Workshop on
Displacement, Resettlement and Right to homestead Land in Kosi Region
6th September 2011, 10 A.M. – 5 P.M.
Patliputra Ashok Hotel, Patna, Bihar |
Brief Outline
Floods and devastation has been a regular feature of the Kosi region in Bihar ever since
embankments on the Kosi River were constructed five decades ago to tame its strong
and turbulent currents, and ostensibly to provide flood protection to an estimated area
of 2.1 lakh hectares between where the river enters Bihar from Nepal and where it joins
the Ganga. According to the available information, there are around 380 villages with
a population of 9.88 lakh trapped between the two embankments of the Kosi. They are
spread over four districts (Supaul, Saharsa, Darbhanga and Madhubani) and 13 blocks
(Basantpur, Kishanpur, Saraigarh-Bhaptiahi, Nirmali, Supaul, Navhatta, Mahishi, Simri
Bakhtiyarpur, Salkhua, Kiratpur, Laukahi, Marauna, and Madhepur). The embankments
have created a situation whereby these villages are flooded for four months annually.
Silt deposits over the years have also raised the level of the river bed (land between
the embankments), so that it is now 15 feet higher than the surrounding area. Although
people have been witnessing adverse consequences ever since the embankments were
built, the worst possible disaster struck when a breach in the embankments at Kusaha
in Nepal in 2008 shifted the course of the river 120 kms eastward to its old course it
had abandoned about 200 years ago. The deluge inundated vast areas in the districts
of Supaul, Saharsa, Madhepura, Purnea, Araria and Katihar. Nearly 3 million people
were from their homes; more than 300,000 houses were destroyed; and at least 340,000
hectares of crops were damaged.
Regular floods and soil erosion has left scores of people in the Kosi region permanently
displaced from their settlements. The initiatives taken by the government have been
very lackluster, lacking vision and planning, and have not benefited the people in any
significant manner. In the beginning of the Kosi Project, the affected people inside the
embankment area had been promised land outside the embankment. Many people were
even given parcha/parwana for the same. But most of these people have not been able
to settle on those lands due to various reasons.

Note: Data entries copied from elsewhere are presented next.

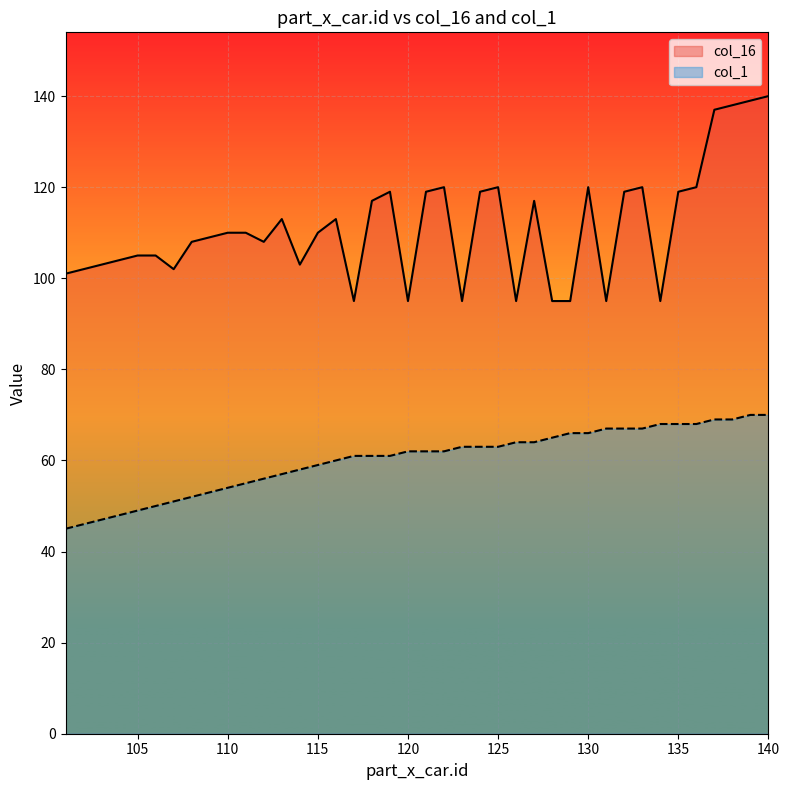

Rank the categories by col_1 value from lowest to highest.

101, 102, 103, 104, 105, 106, 107, 108, 109, 110, 111, 112, 113, 114, 115, 116, 117, 118, 119, 120, 121, 122, 123, 124, 125, 126, 127, 128, 129, 130, 131, 132, 133, 134, 135, 136, 137, 138, 139, 140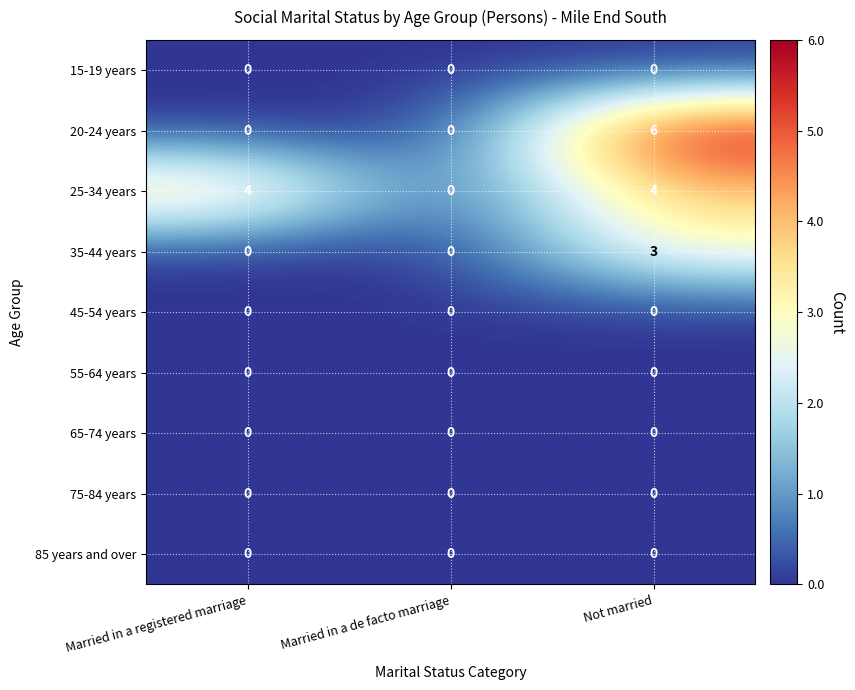

At which category is the sum across all series the highest?

Not married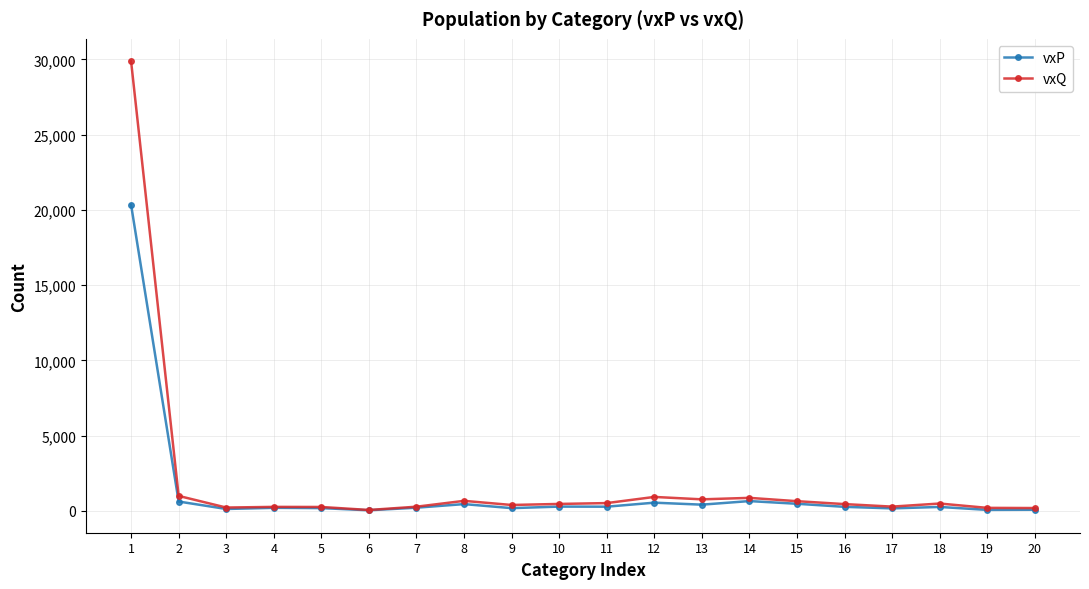

Between 12 and 19, which series saw the biggest shift?

vxQ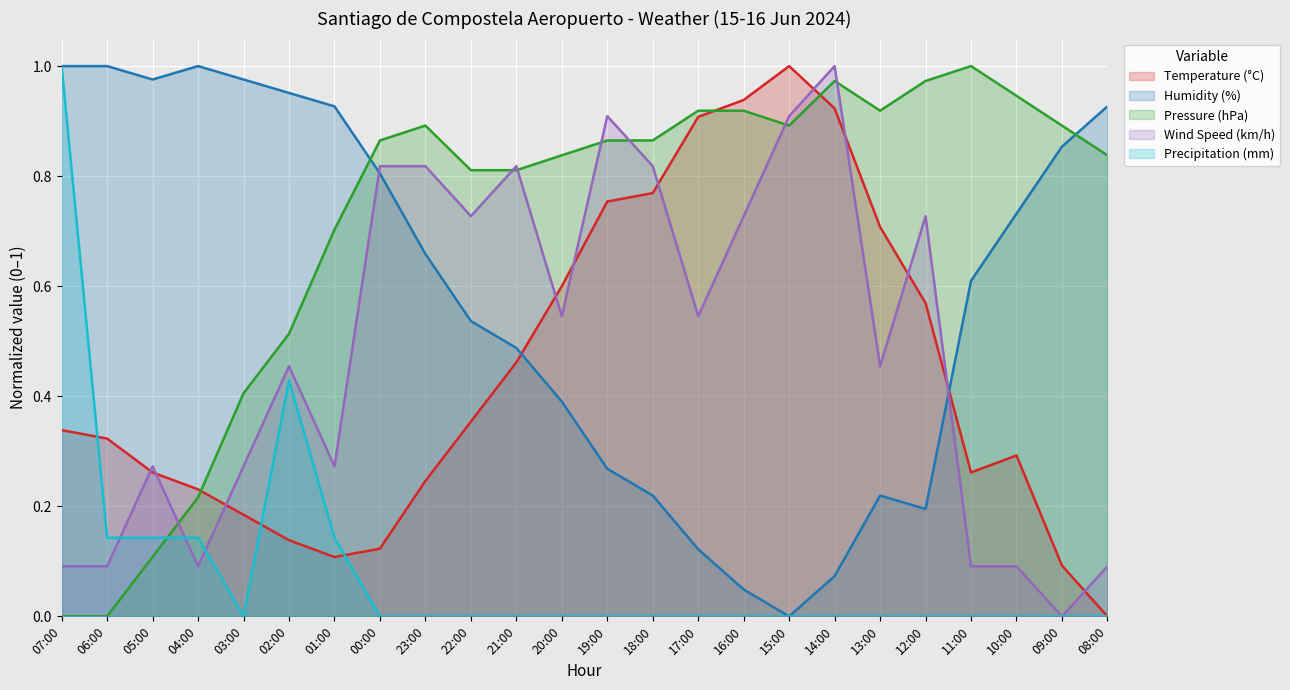

Which series has the largest total across all categories?

Pressure (hPa)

The resettlement sites allotted by the
government were located around 8-10 km away from their original villages. It was,
therefore, not practically feasible for the villagers to settle on these lands and carry out
farming on land in their original villages. Another reason was that the resettlement sites
which were adjacent to the embankments became perennially waterlogged and unfit for
settlement. Most people who were given rehabilitation land outside the embankments
are, therefore, back in their old villages within the embankments. On the other hand,
thousands of those people who did not have any land in the original villages also can be
found living on the river embankments or by the side of the roads for as long as 30 to 40
years.
The original villages are exposed to the onslaughts of regular floods and erosion. Many
villages have been eroded as many as 14-15 times in the past five decades. Each time the
villagers have to rebuild their houses. They shift on to embankments during the floods
and go back after the floods subside. They are closer to their fields but farther from any
civic amenity, trapped as they are within the two embankments. The block, sub-division
and district collector’s offices, are all located outside the embankments. Similarly, it also
becomes extremely difficult for these people to access and avail education and health
services, legal aid, banking and postal facilities, and employment opportunities. At times,
they are even denied urgently needed relief by the whimsical district administration on
the plea that they are living in places they are not supposed to occupy. The administration
claims that it can provide relief only if they stay in their rehabilitation sites.